Task statement -
Reproduce exactly the entries from the "left back paw: (2135, 1431)" line to the end. Skip all pictures.

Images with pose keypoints
________

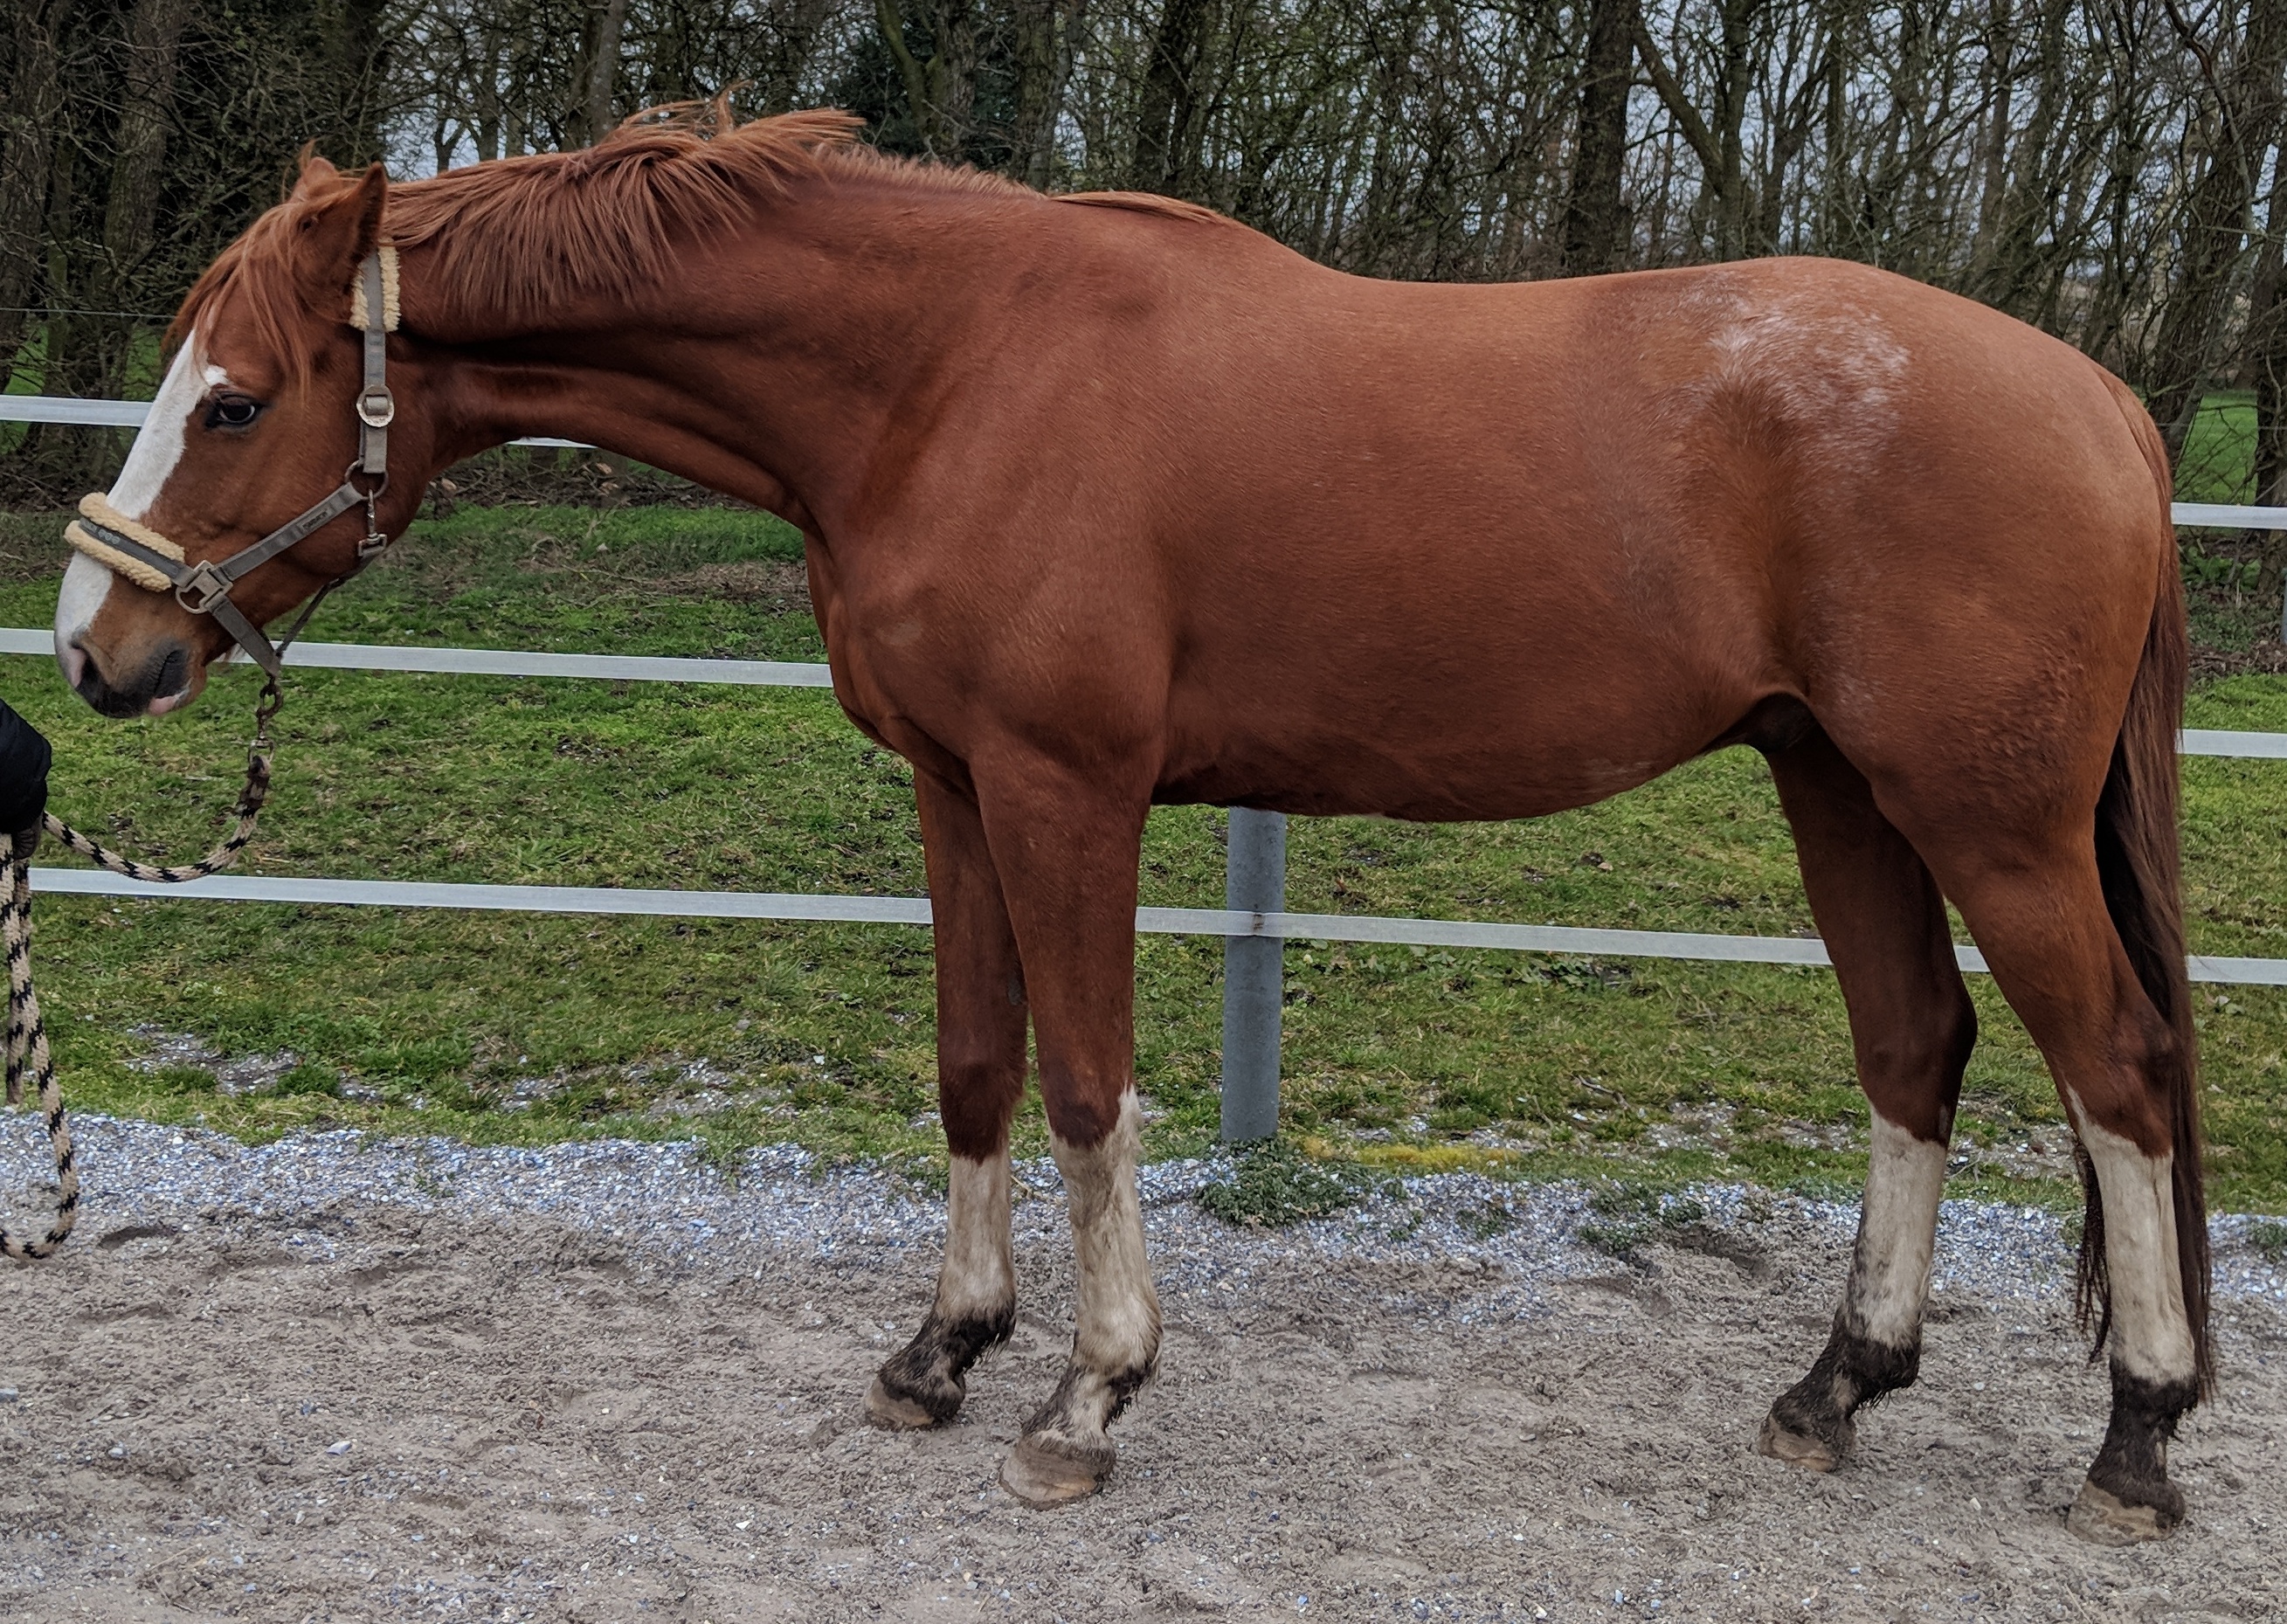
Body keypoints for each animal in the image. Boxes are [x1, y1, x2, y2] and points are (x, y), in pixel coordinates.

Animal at [51, 107, 2209, 1541]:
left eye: (235, 398)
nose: (97, 648)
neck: (947, 374)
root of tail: (2099, 396)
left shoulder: (1063, 788)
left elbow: (1089, 1081)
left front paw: (1088, 1388)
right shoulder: (949, 786)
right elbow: (975, 1066)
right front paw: (942, 1349)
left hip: (1985, 820)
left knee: (2111, 1065)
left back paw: (2135, 1431)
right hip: (1834, 783)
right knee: (1912, 1049)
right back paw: (1837, 1384)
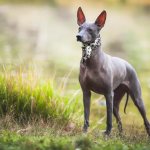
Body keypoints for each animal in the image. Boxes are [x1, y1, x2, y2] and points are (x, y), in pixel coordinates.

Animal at [76, 6, 150, 136]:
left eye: (90, 30)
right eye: (80, 28)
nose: (78, 36)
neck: (91, 61)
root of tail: (128, 64)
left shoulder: (108, 94)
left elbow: (109, 117)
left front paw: (107, 133)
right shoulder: (86, 93)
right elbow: (86, 115)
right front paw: (84, 132)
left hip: (137, 99)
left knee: (145, 120)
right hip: (116, 102)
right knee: (119, 120)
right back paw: (120, 135)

________

Response area -
left back paw: (2135, 1431)
right hip: (1834, 783)
right knee: (1912, 1049)
right back paw: (1837, 1384)
Body keypoints for each animal in the image. Boxes are [x1, y1, x2, y2] and points are (x, y), in pixel coordinates.

Animal at [76, 6, 150, 136]:
left eye: (90, 30)
right eye: (80, 28)
nose: (78, 36)
neck: (91, 61)
root of tail: (128, 64)
left shoulder: (108, 94)
left elbow: (109, 117)
left front paw: (107, 133)
right shoulder: (86, 93)
right elbow: (86, 115)
right front paw: (84, 132)
left hip: (137, 99)
left knee: (145, 120)
right hip: (116, 102)
right knee: (119, 120)
right back paw: (120, 135)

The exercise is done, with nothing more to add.